# WHAT IS NEEDED
Exact copy, no pictures: output all the records that follow.

# DATA TO PROCESS
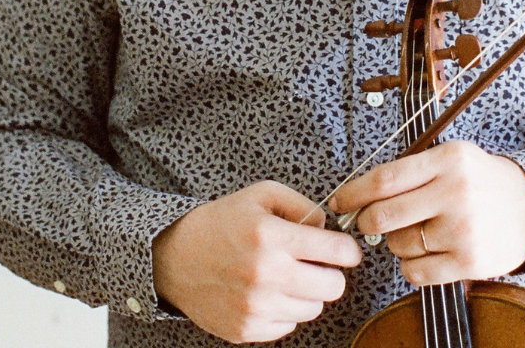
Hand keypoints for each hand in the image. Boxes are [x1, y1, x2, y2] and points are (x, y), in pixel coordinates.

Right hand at [152, 180, 362, 343]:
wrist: (176, 257)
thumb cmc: (223, 221)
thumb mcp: (262, 195)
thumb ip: (302, 205)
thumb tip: (328, 228)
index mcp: (272, 236)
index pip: (336, 251)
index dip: (348, 250)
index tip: (347, 250)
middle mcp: (266, 274)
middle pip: (333, 287)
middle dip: (331, 273)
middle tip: (317, 263)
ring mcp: (256, 307)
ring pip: (314, 308)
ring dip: (308, 292)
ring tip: (288, 275)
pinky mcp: (246, 330)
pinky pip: (289, 325)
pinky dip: (285, 310)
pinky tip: (269, 291)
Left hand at [329, 141, 524, 285]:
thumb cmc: (477, 180)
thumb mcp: (450, 157)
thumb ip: (410, 170)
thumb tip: (359, 196)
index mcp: (447, 159)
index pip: (385, 179)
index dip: (354, 192)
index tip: (340, 201)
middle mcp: (455, 192)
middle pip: (385, 215)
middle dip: (366, 221)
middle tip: (366, 221)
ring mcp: (463, 229)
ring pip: (399, 245)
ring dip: (395, 242)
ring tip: (416, 230)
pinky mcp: (469, 262)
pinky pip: (415, 272)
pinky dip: (410, 265)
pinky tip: (425, 251)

# WRITTEN SOLUTION
Hand keypoints for each hand in the image. Boxes are [x1, y1, x2, y2] and points are (x, y), in pixel coordinates.

Right hand at [152, 180, 362, 343]:
wrist: (176, 257)
thumb cmc: (223, 221)
thumb mcp: (262, 195)
thumb ip: (302, 205)
thumb tip: (328, 228)
index mcp: (272, 236)
index pip: (336, 251)
index dip: (348, 250)
index tip: (347, 250)
middle mcp: (266, 274)
middle pip: (333, 287)
middle dip: (331, 273)
middle tip: (317, 263)
ring mcp: (256, 307)
ring pip: (314, 308)
ring dip: (308, 292)
ring tip: (288, 275)
pinky mcp: (246, 330)
pinky pip: (289, 325)
pinky dip: (285, 310)
pinky tip: (269, 291)
Left hand at [329, 141, 524, 285]:
thumb cmc: (477, 180)
thumb mcp: (450, 157)
thumb ip: (410, 170)
thumb tip: (359, 196)
index mcp: (447, 159)
index pip: (385, 179)
index dip: (354, 192)
index tip: (340, 201)
middle mcp: (455, 192)
middle pip: (385, 215)
middle dip: (366, 221)
middle tip: (366, 221)
ring mcp: (463, 229)
ring pip: (399, 245)
ring dip: (395, 242)
ring tip: (416, 230)
pinky mcp: (469, 262)
pinky pip: (415, 272)
pinky dip: (410, 265)
pinky tip: (425, 251)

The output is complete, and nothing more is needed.